Table F-5: Immigrant households (by period of immigration) and Canadian-born households—quality of housing, Ottawa Census Metropolitan Area, 2001 (number and percentage distribution)
  Quality of housing
Households Regular maintenance Minor repairs Major repairs
Canadian-born 145,010 67% 57,930 27% 14,880 7%
Earlier immigrants 36,630 68% 14,110 26% 3,220 6%
Recent immigrants 26,430 68% 9,700 25% 2,550 7%
 1986-1995 immigrants 15,370 67% 5,900 26% 1,610 7%
 1996-2001 immigrants with others 4,760 68% 1,840 26% 420 6%
 1996-2001 immigrants only 6,310 72% 1,960 22% 520 6%
All households 209,580 67% 82,140 26% 20,780 7%

Note: The total “All households” includes households of non-permanent residents not shown in the table. For definitions of household and related concepts, see the Glossary.
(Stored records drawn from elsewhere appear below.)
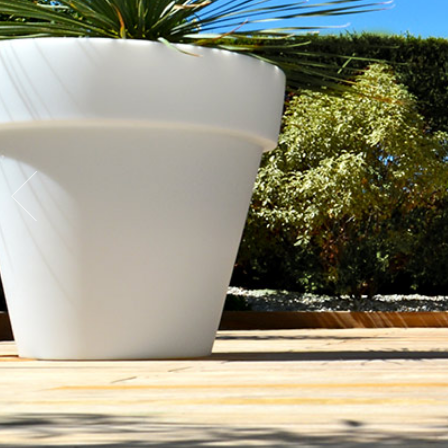
jardin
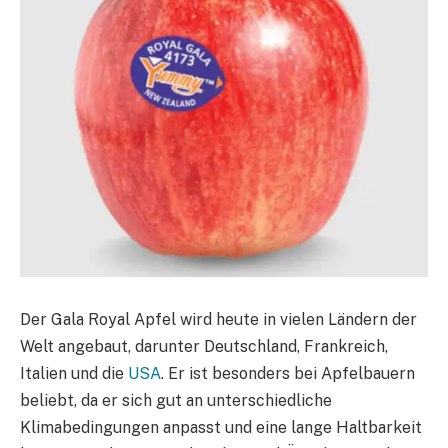
Der Gala Royal Apfel wird heute in vielen Ländern der
Welt angebaut, darunter Deutschland, Frankreich,
Italien und die
USA
. Er ist besonders bei Apfelbauern
beliebt, da er sich gut an unterschiedliche
Klimabedingungen anpasst und eine lange Haltbarkeit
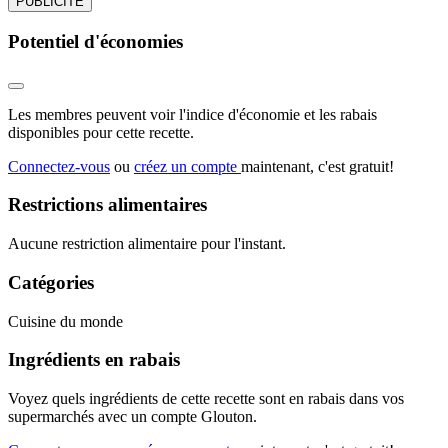
PUBLICITÉ
Potentiel d'économies
Les membres peuvent voir l'indice d'économie et les rabais
disponibles pour cette recette.
Connectez-vous
ou
créez un compte
maintenant, c'est gratuit!
Restrictions alimentaires
Aucune restriction alimentaire pour l'instant.
Catégories
Cuisine du monde
Ingrédients en rabais
Voyez quels ingrédients de cette recette sont en rabais dans vos
supermarchés avec un compte Glouton.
Home ownership less common among recent immigrants

Only one in five households consisting exclusively of very recent immigrants owns its home, compared to three in five Canadian-born households and nearly four out of five earlier immigrant households. Other recent immigrant households are more likely to own their home, but the incidence of home ownership among recent immigrants is low in Ottawa compared to in the country as a whole.

Figure F-1: Immigrant households (by period of immigration) and Canadian-born households—home ownership, by household type, Ottawa Census Metropolitan Area, 2001 (percentage)

Figure F-1

Note: For definitions of household and related concepts, see the Glossary.

Home-ownership is much higher among earlier immigrants than the Canadian-born. This probably reflects the higher average age and incomes of earlier immigrants, but it may also point to different choices.